__TO-DO ITEM A__. Print the passage of the SQLite virtual table article that begins at the words "SQLite’s virtual table interface lets" and stops after "SQLite’s B-tree storage.", reproducing it word for word.

__SOURCE EXTRACT__.
>>>>>
SQLite's Tooling Gap Lives in Its Virtual Table Layer

SQLite’s virtual table interface is where its power and its tooling gap converge. Most discussions of the SQLite devtools problem focus on type affinity, PRAGMA statements, and dialect-specific syntax like UPSERT and RETURNING. These are real gaps, but they are tractable: a parser that knows SQLite’s grammar can handle them. The harder problem is that SQLite’s most important extension mechanism defines its schemas entirely outside the DDL that a static parser can read.

Syntaqlite uses the framing “high-fidelity devtools” to describe what SQLite has been missing. The fidelity problem is partly about dialect accuracy, but it is fundamentally about schema resolution, and the virtual table layer is where schema resolution becomes genuinely difficult.

What Virtual Tables Actually Are

SQLite’s virtual table interface lets a C module present itself as a database table, implementing custom storage, custom filtering, and custom column definitions. The module implements a set of callbacks: xCreate, xConnect, xBestIndex, xOpen, xColumn, and others. From SQL’s perspective, a virtual table looks identical to a real table: you can select from it, join it, and use it in CTEs. The difference is that its data and schema come from C code rather than SQLite’s B-tree storage.
<<<<<
__TO-DO ITEM B__. Rewrite the entries from their first line through the line containing "verifying your compliance with this License.", replacing "License" with "Agreement" and leaving everything else unchanged. Return only those lines.

__RECORDS SHOWN__.
>>>>>
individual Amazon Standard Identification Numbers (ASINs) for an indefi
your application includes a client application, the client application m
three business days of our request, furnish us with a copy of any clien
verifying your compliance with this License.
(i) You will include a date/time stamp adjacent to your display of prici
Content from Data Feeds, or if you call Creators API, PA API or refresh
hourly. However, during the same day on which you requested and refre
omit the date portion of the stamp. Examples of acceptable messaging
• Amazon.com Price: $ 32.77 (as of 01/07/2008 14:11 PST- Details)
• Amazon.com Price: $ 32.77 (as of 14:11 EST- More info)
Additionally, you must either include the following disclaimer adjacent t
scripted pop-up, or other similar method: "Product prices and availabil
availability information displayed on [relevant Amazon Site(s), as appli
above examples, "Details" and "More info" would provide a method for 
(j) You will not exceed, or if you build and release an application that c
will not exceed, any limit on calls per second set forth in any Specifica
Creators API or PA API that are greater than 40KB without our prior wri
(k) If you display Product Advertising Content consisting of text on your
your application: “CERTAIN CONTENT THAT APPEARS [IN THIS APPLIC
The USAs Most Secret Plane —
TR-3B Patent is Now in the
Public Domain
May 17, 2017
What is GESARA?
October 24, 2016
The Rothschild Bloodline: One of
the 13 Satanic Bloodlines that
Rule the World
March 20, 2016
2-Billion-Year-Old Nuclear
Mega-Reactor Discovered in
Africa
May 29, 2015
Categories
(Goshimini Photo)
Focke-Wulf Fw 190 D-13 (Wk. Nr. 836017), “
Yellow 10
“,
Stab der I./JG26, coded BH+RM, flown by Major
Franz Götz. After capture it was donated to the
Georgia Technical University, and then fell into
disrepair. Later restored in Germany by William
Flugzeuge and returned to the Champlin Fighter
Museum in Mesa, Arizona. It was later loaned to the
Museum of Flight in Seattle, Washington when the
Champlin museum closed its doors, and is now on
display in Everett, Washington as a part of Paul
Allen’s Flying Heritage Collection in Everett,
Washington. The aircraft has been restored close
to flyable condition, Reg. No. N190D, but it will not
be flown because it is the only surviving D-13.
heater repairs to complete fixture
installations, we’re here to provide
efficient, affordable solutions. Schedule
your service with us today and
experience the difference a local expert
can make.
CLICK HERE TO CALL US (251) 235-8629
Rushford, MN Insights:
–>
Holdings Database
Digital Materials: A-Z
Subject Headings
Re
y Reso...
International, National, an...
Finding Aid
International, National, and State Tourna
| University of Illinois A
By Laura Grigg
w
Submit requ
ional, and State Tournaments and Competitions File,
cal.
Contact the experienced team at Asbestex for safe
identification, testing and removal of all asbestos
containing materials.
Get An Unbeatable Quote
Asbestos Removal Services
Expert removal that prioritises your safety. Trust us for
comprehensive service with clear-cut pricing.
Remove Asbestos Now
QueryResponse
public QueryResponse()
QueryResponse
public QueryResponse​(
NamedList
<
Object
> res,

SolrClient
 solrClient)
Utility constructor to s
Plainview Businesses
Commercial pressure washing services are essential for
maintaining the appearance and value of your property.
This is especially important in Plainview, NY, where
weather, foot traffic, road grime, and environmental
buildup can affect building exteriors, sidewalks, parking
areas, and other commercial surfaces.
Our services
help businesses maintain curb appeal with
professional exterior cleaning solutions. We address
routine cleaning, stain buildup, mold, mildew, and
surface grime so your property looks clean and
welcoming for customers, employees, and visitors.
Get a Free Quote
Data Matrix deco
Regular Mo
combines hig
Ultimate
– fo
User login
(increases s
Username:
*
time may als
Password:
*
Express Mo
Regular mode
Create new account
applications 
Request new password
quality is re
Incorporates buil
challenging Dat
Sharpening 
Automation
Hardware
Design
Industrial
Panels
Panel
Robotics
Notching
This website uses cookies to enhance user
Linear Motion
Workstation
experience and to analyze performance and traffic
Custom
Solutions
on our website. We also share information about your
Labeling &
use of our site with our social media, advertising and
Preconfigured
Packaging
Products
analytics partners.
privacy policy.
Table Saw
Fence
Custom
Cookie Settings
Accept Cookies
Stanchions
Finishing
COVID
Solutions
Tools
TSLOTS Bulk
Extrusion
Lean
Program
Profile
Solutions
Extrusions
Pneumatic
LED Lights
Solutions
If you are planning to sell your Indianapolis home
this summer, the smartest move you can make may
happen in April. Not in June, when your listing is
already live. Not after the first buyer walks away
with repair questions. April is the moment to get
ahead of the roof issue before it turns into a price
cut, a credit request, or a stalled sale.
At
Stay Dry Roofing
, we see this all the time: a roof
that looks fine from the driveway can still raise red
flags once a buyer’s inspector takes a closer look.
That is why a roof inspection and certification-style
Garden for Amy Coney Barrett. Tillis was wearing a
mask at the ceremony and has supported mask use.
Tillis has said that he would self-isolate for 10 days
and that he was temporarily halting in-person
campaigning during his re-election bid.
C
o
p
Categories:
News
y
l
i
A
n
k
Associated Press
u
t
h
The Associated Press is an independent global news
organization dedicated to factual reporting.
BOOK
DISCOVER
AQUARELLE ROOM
<<<<<
__WRITTEN REPLY A__.
SQLite’s virtual table interface lets a C module present itself as a database table, implementing custom storage, custom filtering, and custom column definitions. The module implements a set of callbacks: xCreate, xConnect, xBestIndex, xOpen, xColumn, and others. From SQL’s perspective, a virtual table looks identical to a real table: you can select from it, join it, and use it in CTEs. The difference is that its data and schema come from C code rather than SQLite’s B-tree storage.

__WRITTEN REPLY B__.
individual Amazon Standard Identification Numbers (ASINs) for an indefi
your application includes a client application, the client application m
three business days of our request, furnish us with a copy of any clien
verifying your compliance with this Agreement.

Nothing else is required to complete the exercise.